EX-99.2 3 tm2116953d1_ex99-2.htm EXHIBIT 99.2


Exhibit 99.2


Advisor Letter


Subject: Black Creek Group’s U.S. Real Estate Investment Advisory and Distribution Business to be Acquired by Ares Management Corporation


We are pleased to inform you that Black Creek Group (Black Creek) has entered into a definitive agreement in which Ares Holdings L.P., an affiliate of Ares Management Corporation (NYSE: ARES), will acquire 100% of Black Creek’s U.S. real estate investment advisory and distribution business. The transaction is expected to close early in the third quarter of 2021 and is subject to customary closing conditions, including regulatory approvals.


This highly complementary combination of people, investment products and resources is expected to enhance the combined firms’ capabilities, deployment and growth potential, which we believe will meaningfully benefit Black Creek investors.


With more than $200 billion of AUM, Ares is a leading global alternative investment manager operating integrated groups across private equity, credit, real estate and strategic initiatives. Ares’ real estate platform has deep experience investing in multifamily and residential, industrial and logistics, office, hospitality and mixed-use retail through real estate debt funds and U.S. and European value-add and opportunistic funds that are complementary to Black Creek’s investing capabilities. As of March 31, 2021, Ares’ real estate vertical had total AUM of $17.1 billion, which when combined with Black Creek’s AUM of $11.6 billion, would represent approximately $29 billion of real estate AUM.


We believe there is a strong alignment of shared values, cultures and investment philosophies, and we are confident that our teams will collaborate and combine our resources in an effort to enhance our capabilities to better serve our partners and investors.


Most importantly, there are no anticipated changes to the fund portfolio management teams or strategies at this time. For our public non-traded REITs specifically, the advisory contracts will formally be assigned, subject to board approval, to an Ares registered investment advisor upon closing of the transaction. However, as there are no other changes to the REITs and their investment teams at this time, a proxy vote will not be necessary. Furthermore, our regional teams and Denver main office will remain in place. With the above in mind, we firmly believe that the collective real estate experience and resources of the combined teams will be accretive to the funds and offer attractive benefits in the years to come.


This information was announced today via a press release and Form 8-K filing.


Please view the following links for all the available resources that can be shared with your clients:


·Press Release
·Investor Letter


We look forward to continuing our relationship and thank you for your ongoing trust in Black Creek. We will continue to keep you abreast of the details of the transaction including any future announcements.


For more information, please contact your Black Creek Capital Markets team at 866.324.7348


Sincerely, The Black Creek Group Team





Forward-Looking Statements


This communication includes certain statements that are intended to be deemed “forward-looking statements” within the meaning of, and to be covered by the safe harbor provisions contained in, Section 27A of the Securities Act of 1933, as amended, and Section 21E of the Securities Exchange Act of 1934, as amended. Such forward-looking statements are generally identifiable by the use of the words “may,” “will,” “should,” “expect,” “anticipate,” “estimate,” “believe,” “intend,” “project,” “continue,” or other similar words or terms and include, without limitation, statements describing the pending transaction with Ares described in this communication, the expected timing thereof and our intentions with respect to the ongoing operations of our non-traded REITs following the transaction with Ares.
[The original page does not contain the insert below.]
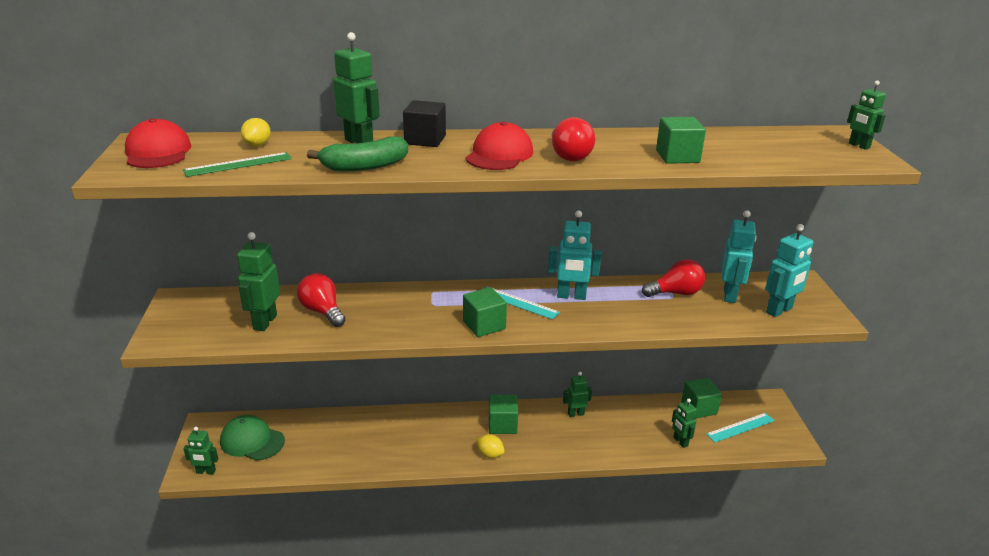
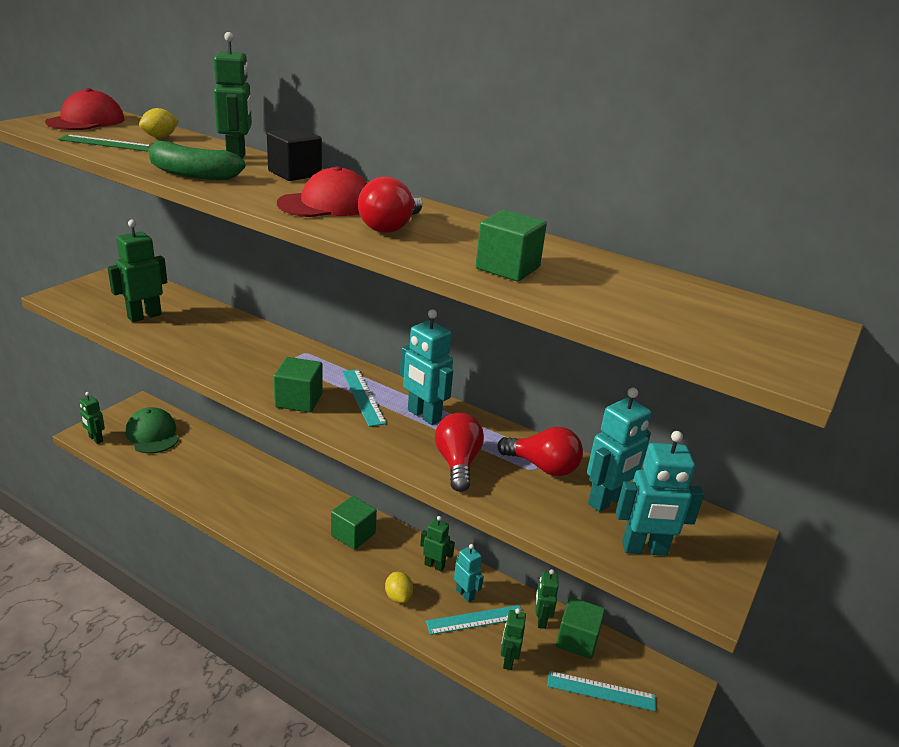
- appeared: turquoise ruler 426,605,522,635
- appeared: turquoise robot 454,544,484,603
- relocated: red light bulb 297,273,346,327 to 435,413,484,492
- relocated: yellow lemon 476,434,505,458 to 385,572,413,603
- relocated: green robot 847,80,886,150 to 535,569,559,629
These statements are based on certain assumptions and analyses made in light of our experience and our perception of historical trends, current conditions, expected future developments and other factors we believe are appropriate. Such statements are subject to a number of assumptions and involve known and unknown risks, uncertainties and other factors that may cause our actual results, performance or achievements to be materially different from future results, performance or achievements expressed or implied by these forward-looking statements. Such factors may include, but are not limited to, the occurrence of any event, change or other circumstances that could cause the transaction not to be consummated and the effect of the announcement of the transaction on our business and personnel. In addition, these forward-looking statements reflect the Company's views as of the date on which such statements were made. Subsequent events and developments may cause the Company’s views to change. We undertake no obligation to publicly update or revise any forward-looking statements, whether as a result of future events, new information or otherwise. Readers are cautioned not to place undue reliance on these forward-looking statements.